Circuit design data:
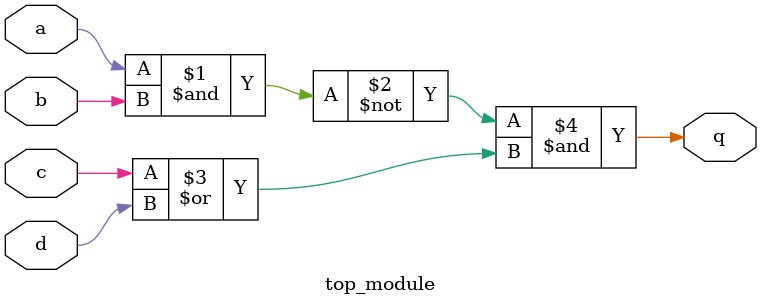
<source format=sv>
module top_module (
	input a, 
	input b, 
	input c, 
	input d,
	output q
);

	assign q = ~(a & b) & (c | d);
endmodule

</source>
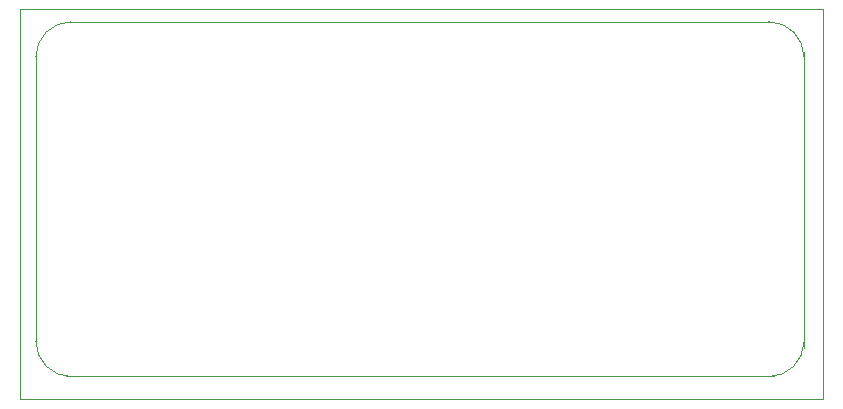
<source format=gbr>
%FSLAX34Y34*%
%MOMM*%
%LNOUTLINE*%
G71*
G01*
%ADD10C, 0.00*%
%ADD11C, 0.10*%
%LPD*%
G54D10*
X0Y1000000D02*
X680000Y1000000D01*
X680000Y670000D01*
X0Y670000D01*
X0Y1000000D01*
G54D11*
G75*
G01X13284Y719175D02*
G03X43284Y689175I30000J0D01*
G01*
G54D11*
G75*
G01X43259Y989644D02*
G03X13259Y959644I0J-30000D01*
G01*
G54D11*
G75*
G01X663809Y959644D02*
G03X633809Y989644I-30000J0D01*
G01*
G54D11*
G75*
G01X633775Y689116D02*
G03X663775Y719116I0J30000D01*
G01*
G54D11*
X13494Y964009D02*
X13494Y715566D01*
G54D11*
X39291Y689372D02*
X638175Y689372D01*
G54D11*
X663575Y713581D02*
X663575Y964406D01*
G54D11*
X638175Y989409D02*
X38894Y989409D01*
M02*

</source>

● **Goal of the exercise**: Every entry above needs to be printed again exactly, with its pictures left out.

● **Exercise solution**:
<source format=sv>
module top_module (
	input a, 
	input b, 
	input c, 
	input d,
	output q
);

	assign q = ~(a & b) & (c | d);
endmodule

</source>
<source format=gbr>
%FSLAX34Y34*%
%MOMM*%
%LNOUTLINE*%
G71*
G01*
%ADD10C, 0.00*%
%ADD11C, 0.10*%
%LPD*%
G54D10*
X0Y1000000D02*
X680000Y1000000D01*
X680000Y670000D01*
X0Y670000D01*
X0Y1000000D01*
G54D11*
G75*
G01X13284Y719175D02*
G03X43284Y689175I30000J0D01*
G01*
G54D11*
G75*
G01X43259Y989644D02*
G03X13259Y959644I0J-30000D01*
G01*
G54D11*
G75*
G01X663809Y959644D02*
G03X633809Y989644I-30000J0D01*
G01*
G54D11*
G75*
G01X633775Y689116D02*
G03X663775Y719116I0J30000D01*
G01*
G54D11*
X13494Y964009D02*
X13494Y715566D01*
G54D11*
X39291Y689372D02*
X638175Y689372D01*
G54D11*
X663575Y713581D02*
X663575Y964406D01*
G54D11*
X638175Y989409D02*
X38894Y989409D01*
M02*

</source>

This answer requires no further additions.